** Listed entries follows **

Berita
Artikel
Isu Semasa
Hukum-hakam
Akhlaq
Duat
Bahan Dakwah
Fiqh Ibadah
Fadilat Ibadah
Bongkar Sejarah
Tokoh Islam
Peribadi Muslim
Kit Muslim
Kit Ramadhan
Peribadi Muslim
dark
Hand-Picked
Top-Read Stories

** End of Listed entries **

Give every line of the items as a Markdown table with the columns "Row" and "Line", numbering each row and omitting blank lines.

| Row | Line |
|---|---|
| 1 | Berita |
| 2 | Artikel |
| 3 | Isu Semasa |
| 4 | Hukum-hakam |
| 5 | Akhlaq |
| 6 | Duat |
| 7 | Bahan Dakwah |
| 8 | Fiqh Ibadah |
| 9 | Fadilat Ibadah |
| 10 | Bongkar Sejarah |
| 11 | Tokoh Islam |
| 12 | Peribadi Muslim |
| 13 | Kit Muslim |
| 14 | Kit Ramadhan |
| 15 | Peribadi Muslim |
| 16 | dark |
| 17 | Hand-Picked |
| 18 | Top-Read Stories |